Under the terms of the Sales Agreement, the Company may also sell shares of the Preferred Stock to either Agent as principal for its own account at a price agreed upon at the time of sale. If the Company sells shares of the Preferred Stock to an Agent as principal, the Company and the Agent will enter into a separate terms agreement with the applicable Agent.
Each Agent is entitled to compensation of up to two percent (2.0%) of the gross sales price per share for any shares of the Preferred Stock sold by such Agent under the Sales Agreement.

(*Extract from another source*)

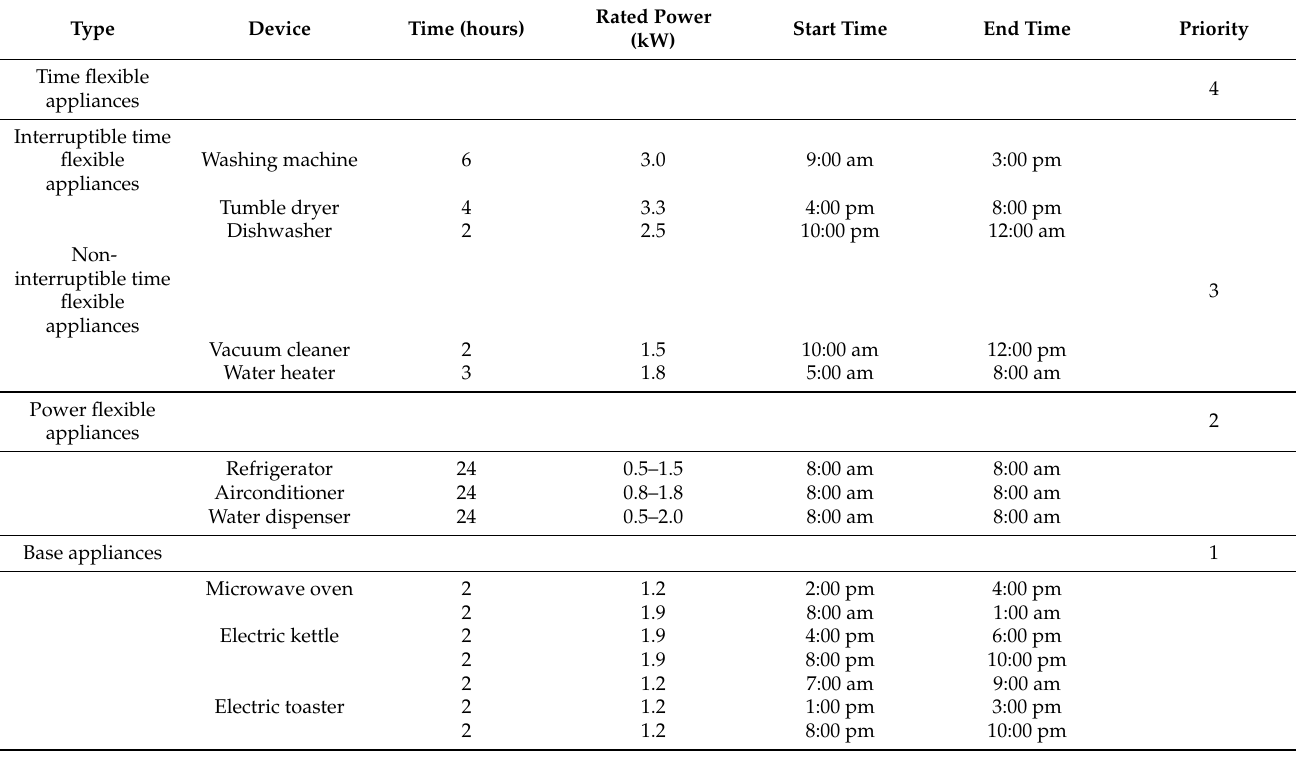
Table 2. Smart appliances control parameters like duration, operation time interval, priority,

The Sales Agreement contains various representations, warranties and agreements by the Company and the Agents, conditions to closing, indemnification rights and obligations of the parties and termination provisions.
From time to time, in the ordinary course of business, Ladenburg and its affiliates have provided, and in the future both Agents and their affiliates may provide, investment banking services to the Company and have received or may receive fees from the Company for the rendering of such services.
The foregoing description of the Sales Agreement is not complete and is qualified in its entirety by reference to the full text of such agreement, a copy of which is filed herewith as Exhibit 10.29 to this Current Report on Form 8-K and is incorporated herein by reference. In connection with the filing of the Sales Agreement, the Company is filing as (i) Exhibit 5.1 to this Current Report on Form 8-K an opinion of Troutman Sanders LLP with respect to the legality of the shares of Preferred Stock to be sold under the Sales Agreement and (iii) Exhibit 8.1 to this Current Report on Form 8-K an opinion of Troutman Sanders LLP with respect to certain tax matters.
 
 
Item 9.01
Financial Statements and Exhibits.

(d) Exhibits.
 
 
 
Exhibit No.
 
Description
 
 
  5.1
 
Opinion of Troutman Sanders LLP with respect to the legality of the shares.
 
 
  8.1
 
Opinion of Troutman Sanders LLP with respect to certain tax matters.
 
 
10.29
 
Equity Distribution Agreement among Dynex Capital, Inc., Ladenburg Thalmann & Co. Inc. and JonesTrading Institutional Services LLC, dated November 21, 2016.





SIGNATURE

Pursuant to the requirements of the Securities Exchange Act of 1934, the registrant has duly caused this report to be signed on its behalf by the undersigned hereunto duly authorized.

 
 
DYNEX CAPITAL, INC.
 
 
 
 
 
 
 
 
Date:
November 21, 2016
By:
/s/ Stephen J. Benedetti
 
 
 
Stephen J. Benedetti
 
 
 
Executive Vice President, Chief Financial Officer and Chief Operating Officer



 
 






Exhibit Index


Exhibit No.
 
Description
5.1
 
Opinion of Troutman Sanders LLP with respect to the legality of the shares.
 
 
 
 
 
 
8.1
 
Opinion of Troutman Sanders LLP with respect to certain tax matters.
 
 
 
 
 
 
10.29
 
Equity Distribution Agreement among Dynex Capital, Inc., Ladenburg Thalmann & Co. Inc. and JonesTrading Institutional Services LLC, dated November 21, 2016.